If you're going to play a game, you have to learn and prepare for the rules. The people who do that are going to win the game more often. To make a bit of an absurd example... if you put a pro soccer team on a football field against even a good high school team, with no prep other than a quick explanation of the rules and making sure they're wearing their pads properly... The results ain't likely to be pretty, and (despite possibly a higher level of general fitness; soccer is an exhausting game!) they'll more likely than not get creamed.
If you want to win in tournaments, you have to adapt your training to the rules you'll be playing under. Sometimes, that's harder than others. Again, extreme example -- take a BJJ player to a point based karate tournament... Not going to work so well, is it? Unless a tournament supports classical forms, they aren't likely to do well against XMA style forms. My students would often lose form competitions because our system's forms are just too short, and some principles are too different. In sparring, if you're used to contact levels that get you eliminated for hitting too hard... well, you're set up for failure, aren't you.
Then there's sandbagging, like the black belt forms/purple belt sparring you described, or just outright not competing at the proper level so you can get the trophy... (Personally, compete at any event during a tournament as a black belt, you're competing in all of them as a black belt.
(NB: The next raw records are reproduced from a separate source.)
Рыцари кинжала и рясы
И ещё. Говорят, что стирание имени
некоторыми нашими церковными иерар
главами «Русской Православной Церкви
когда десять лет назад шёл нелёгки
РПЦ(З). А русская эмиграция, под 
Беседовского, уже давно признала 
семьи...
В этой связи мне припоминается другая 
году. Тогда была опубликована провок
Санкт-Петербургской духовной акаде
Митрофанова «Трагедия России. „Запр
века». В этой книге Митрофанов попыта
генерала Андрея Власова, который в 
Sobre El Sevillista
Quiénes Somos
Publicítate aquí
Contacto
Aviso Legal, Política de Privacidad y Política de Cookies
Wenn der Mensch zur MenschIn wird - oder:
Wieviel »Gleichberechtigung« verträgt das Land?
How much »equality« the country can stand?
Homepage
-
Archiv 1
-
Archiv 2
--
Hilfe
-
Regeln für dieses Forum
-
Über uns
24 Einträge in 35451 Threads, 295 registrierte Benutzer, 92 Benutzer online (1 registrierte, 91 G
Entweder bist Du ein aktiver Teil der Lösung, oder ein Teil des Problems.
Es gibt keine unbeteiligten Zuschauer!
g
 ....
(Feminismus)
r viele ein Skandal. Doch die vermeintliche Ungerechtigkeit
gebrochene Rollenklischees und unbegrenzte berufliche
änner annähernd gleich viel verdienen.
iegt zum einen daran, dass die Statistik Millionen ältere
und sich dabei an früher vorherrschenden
And if the tournament circle is small enough, that runs across tournaments, too.) I've seen people compete as "novice" in kickboxing who have long boxing records -- because it's "their first kickboxing event." Or tournaments where, somehow, the host school seems to win most of the events... Bottom line -- there's always someone who feels that the win is what matters, not sportsmanship and character.
Honestly, the rising costs coupled with single elimination fighting rules (who wants to pay $50 or more to fight for 10 seconds as someone gets 3 points for things that wouldn't be effective if they actually had to make contact), and the final straw of sandbagging, is what led me to stay out of tournaments... Travel hours, pay a bunch of money, get one fight... and lose to a hand flip thing that's only going to work in a tournament setting... Not worth it...
But that leads me to what is your purpose in competing... For me, and when I take my students, it's the opportunity to perform under a different sort of pressure, and fight against people they don't train with every day. The "win" for my students isn't taking a trophy home -- it's whether I said they demonstrated the principles they've practiced. And for me, I "won" if my teacher said I did -- regardless of whether I took home a trophy or medal.